====== Texte fourni

L'enfant sauvage
De « L'enfant sauvage » à l'enfant philosophe
Par Pierre Rostaing, professeur de philosophie
A propos du film « L'enfant sauvage » de François Truffaut
1. L'histoire
Il y a 200 ans, un enfant d'une douzaine d'années, privé de toute relation sociale depuis son plus jeune âge, était découvert par des paysans dans une forêt de l'Aveyron. Confié par l'administration à un jeune docteur aux intuitions géniales, l'enfant est mis au contact de la vie en société dans un dénuement total : amour, amitié, manières, langage, conscience et sensibilité ne sont manifestement pas de son monde. Le film montre la formation progressive de la conscience chez l'enfant au contact d'autrui.

============

- [Consignes]
1: D'après le texte fourni, pourquoi l'enfant découvert dans la forêt de l'Aveyron ignore-t-il l'amour, l'amitié, les manières et le langage ? Répondez en une à trois phrases.
2: Selon le texte fourni, par qui l'enfant a-t-il été découvert dans la forêt de l'Aveyron ?

====== Données fournies

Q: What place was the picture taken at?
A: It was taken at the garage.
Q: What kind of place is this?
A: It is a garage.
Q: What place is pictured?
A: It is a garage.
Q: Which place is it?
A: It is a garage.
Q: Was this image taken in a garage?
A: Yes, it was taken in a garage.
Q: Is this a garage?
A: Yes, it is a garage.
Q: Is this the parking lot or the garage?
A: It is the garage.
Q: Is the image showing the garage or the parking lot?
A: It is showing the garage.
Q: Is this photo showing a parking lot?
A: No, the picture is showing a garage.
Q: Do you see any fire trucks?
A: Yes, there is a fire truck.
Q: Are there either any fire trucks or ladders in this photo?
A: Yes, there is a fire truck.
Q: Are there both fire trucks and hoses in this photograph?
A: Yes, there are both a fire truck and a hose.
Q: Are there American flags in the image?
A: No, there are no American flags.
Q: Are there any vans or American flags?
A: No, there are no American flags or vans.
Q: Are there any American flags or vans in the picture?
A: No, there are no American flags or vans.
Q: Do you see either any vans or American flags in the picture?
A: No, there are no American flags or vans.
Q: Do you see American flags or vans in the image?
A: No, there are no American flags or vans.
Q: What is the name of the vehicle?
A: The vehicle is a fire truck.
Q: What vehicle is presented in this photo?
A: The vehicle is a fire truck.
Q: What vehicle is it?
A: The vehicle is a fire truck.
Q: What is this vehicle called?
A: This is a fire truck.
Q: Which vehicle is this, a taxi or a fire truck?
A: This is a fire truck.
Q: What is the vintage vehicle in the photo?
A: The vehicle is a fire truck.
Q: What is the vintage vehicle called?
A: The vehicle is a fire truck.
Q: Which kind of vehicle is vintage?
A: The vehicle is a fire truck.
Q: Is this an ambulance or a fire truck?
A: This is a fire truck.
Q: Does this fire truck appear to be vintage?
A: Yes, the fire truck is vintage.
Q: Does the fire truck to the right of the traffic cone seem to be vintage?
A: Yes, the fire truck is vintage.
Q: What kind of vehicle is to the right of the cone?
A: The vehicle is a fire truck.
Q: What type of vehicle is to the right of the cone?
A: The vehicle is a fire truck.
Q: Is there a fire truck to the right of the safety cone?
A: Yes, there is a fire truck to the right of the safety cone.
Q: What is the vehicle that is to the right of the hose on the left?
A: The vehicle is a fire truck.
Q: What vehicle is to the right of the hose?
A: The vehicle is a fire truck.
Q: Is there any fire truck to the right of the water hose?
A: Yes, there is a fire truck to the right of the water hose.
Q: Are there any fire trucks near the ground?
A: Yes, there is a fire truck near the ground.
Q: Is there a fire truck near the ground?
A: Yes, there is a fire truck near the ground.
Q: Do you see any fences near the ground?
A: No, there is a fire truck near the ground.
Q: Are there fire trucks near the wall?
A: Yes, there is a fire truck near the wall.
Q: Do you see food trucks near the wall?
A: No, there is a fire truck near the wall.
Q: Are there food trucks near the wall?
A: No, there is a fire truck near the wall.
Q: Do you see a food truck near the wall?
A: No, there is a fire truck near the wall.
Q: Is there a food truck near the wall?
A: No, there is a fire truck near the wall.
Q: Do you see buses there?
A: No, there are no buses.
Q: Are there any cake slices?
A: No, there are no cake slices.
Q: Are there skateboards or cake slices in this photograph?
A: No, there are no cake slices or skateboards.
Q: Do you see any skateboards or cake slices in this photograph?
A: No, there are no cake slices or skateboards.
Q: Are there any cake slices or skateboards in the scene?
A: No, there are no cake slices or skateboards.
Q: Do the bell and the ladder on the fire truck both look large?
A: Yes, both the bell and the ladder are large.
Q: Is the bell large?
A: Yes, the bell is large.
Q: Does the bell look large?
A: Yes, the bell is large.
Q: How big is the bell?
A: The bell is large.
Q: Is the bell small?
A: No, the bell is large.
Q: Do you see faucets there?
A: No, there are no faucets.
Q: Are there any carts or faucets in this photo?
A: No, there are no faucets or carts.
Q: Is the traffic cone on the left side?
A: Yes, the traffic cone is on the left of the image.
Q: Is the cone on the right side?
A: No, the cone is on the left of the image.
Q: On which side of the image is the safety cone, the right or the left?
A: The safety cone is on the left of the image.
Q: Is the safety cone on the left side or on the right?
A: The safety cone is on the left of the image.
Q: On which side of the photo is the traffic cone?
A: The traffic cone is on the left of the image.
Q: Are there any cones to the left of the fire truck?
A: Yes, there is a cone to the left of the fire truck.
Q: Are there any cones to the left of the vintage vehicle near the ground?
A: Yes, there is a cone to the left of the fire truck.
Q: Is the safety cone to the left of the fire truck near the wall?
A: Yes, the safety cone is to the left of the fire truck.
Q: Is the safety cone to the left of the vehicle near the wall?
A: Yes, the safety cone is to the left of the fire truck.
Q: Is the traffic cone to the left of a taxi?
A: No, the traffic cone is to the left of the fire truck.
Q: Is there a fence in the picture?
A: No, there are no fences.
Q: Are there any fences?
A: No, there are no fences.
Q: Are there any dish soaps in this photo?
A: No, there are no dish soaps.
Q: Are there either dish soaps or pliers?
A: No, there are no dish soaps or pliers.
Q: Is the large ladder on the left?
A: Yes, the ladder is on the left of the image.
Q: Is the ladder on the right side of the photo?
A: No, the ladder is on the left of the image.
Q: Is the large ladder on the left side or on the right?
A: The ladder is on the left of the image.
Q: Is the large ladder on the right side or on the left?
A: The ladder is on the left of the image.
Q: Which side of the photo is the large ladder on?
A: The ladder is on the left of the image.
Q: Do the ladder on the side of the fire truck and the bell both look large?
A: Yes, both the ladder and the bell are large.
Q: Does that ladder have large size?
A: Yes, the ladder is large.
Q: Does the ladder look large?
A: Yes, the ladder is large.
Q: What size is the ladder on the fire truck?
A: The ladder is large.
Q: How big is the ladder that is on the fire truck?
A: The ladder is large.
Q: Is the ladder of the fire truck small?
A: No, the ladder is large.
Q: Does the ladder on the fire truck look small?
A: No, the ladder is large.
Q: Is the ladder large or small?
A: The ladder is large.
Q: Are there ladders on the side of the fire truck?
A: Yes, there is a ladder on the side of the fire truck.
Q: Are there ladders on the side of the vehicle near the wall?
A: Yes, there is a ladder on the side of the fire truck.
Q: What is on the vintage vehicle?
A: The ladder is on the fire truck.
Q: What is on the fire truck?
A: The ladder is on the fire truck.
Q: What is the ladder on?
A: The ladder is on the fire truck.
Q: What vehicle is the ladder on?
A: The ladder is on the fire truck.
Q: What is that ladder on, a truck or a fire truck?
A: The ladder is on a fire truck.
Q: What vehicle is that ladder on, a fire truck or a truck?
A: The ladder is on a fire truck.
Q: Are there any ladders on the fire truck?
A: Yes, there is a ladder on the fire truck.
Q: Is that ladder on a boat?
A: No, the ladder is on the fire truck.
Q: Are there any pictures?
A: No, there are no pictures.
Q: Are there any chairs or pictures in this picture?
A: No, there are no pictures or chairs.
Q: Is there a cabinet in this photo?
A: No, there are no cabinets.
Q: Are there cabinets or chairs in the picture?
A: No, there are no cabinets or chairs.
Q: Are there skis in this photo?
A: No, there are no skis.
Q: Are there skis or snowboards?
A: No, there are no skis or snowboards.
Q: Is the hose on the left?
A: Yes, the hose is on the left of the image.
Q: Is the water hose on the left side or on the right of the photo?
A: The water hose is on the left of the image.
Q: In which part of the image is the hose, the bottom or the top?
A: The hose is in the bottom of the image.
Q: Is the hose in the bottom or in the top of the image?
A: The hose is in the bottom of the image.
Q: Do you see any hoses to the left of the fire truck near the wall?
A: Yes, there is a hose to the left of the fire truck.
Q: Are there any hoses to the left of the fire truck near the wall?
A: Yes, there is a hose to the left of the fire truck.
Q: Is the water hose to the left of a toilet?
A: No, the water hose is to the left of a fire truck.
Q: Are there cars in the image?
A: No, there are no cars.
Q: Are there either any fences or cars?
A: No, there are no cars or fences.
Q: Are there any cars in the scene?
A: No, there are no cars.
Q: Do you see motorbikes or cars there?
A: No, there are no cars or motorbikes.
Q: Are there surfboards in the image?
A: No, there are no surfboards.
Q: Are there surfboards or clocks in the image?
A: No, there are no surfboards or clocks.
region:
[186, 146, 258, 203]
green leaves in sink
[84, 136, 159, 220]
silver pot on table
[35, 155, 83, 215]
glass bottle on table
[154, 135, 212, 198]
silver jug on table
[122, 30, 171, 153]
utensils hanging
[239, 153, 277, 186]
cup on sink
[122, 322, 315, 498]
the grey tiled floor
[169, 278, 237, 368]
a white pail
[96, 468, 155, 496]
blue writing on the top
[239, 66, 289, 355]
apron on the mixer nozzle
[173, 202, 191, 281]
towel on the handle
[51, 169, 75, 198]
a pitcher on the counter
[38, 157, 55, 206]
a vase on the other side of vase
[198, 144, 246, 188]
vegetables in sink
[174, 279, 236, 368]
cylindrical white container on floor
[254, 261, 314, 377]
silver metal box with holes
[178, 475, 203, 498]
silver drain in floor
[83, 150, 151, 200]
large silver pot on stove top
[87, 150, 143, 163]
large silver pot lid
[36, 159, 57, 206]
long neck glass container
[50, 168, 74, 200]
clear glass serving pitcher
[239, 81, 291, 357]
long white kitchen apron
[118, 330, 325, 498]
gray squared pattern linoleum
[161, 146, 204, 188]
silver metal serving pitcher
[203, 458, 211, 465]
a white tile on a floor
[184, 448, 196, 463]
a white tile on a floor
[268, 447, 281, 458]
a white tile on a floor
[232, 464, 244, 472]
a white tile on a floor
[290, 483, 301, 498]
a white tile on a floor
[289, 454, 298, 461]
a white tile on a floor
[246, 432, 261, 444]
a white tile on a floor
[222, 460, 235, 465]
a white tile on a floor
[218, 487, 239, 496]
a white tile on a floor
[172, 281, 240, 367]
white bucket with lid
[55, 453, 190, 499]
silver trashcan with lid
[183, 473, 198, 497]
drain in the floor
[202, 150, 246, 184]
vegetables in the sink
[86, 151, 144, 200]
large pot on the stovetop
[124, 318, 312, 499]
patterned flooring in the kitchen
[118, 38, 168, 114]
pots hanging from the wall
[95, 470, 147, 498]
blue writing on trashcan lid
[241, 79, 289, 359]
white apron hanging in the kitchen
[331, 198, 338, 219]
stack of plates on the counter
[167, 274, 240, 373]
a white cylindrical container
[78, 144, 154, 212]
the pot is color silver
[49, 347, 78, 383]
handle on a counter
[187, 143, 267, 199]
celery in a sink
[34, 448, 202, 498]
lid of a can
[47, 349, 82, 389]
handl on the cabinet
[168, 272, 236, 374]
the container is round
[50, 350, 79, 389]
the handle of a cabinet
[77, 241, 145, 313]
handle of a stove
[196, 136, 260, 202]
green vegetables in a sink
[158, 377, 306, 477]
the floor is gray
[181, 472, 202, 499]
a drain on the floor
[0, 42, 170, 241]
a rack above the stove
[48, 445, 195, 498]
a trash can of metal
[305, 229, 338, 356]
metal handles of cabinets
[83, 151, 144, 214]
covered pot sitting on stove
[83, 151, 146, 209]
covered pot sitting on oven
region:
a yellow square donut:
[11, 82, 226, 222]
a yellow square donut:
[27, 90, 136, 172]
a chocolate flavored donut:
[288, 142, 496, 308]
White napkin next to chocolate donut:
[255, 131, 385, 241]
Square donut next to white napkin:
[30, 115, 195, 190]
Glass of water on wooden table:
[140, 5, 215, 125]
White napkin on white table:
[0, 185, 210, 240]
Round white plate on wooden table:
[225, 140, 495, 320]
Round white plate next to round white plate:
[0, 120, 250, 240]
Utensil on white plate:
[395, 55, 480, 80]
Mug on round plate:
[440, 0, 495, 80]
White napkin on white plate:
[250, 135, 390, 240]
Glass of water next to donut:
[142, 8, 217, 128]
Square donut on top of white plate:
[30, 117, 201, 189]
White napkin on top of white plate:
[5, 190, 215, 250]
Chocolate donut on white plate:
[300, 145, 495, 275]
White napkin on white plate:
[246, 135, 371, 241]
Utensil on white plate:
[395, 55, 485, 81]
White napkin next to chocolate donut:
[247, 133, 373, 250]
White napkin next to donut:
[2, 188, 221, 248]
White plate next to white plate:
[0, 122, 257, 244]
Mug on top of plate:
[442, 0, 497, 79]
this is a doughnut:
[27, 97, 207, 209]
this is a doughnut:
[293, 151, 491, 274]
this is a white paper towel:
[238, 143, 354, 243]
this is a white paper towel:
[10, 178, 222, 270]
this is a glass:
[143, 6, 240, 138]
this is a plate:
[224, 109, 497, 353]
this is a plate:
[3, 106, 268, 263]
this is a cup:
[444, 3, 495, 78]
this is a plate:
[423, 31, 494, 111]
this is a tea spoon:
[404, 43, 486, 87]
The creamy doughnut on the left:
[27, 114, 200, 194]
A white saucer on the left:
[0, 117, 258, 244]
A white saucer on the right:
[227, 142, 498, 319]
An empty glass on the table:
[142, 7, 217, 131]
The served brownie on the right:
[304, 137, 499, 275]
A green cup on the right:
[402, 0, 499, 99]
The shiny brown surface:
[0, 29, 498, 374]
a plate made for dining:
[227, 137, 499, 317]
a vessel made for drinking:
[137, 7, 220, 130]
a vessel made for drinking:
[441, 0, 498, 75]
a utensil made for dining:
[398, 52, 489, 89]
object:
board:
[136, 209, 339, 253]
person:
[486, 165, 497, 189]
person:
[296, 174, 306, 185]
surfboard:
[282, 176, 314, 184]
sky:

============

- [Réponses dans l'ordre]
1: Il a été privé de toute relation sociale depuis son plus jeune âge. Quand il est mis au contact de la vie en société, il le fait donc dans un dénuement total.

2: Par des paysans.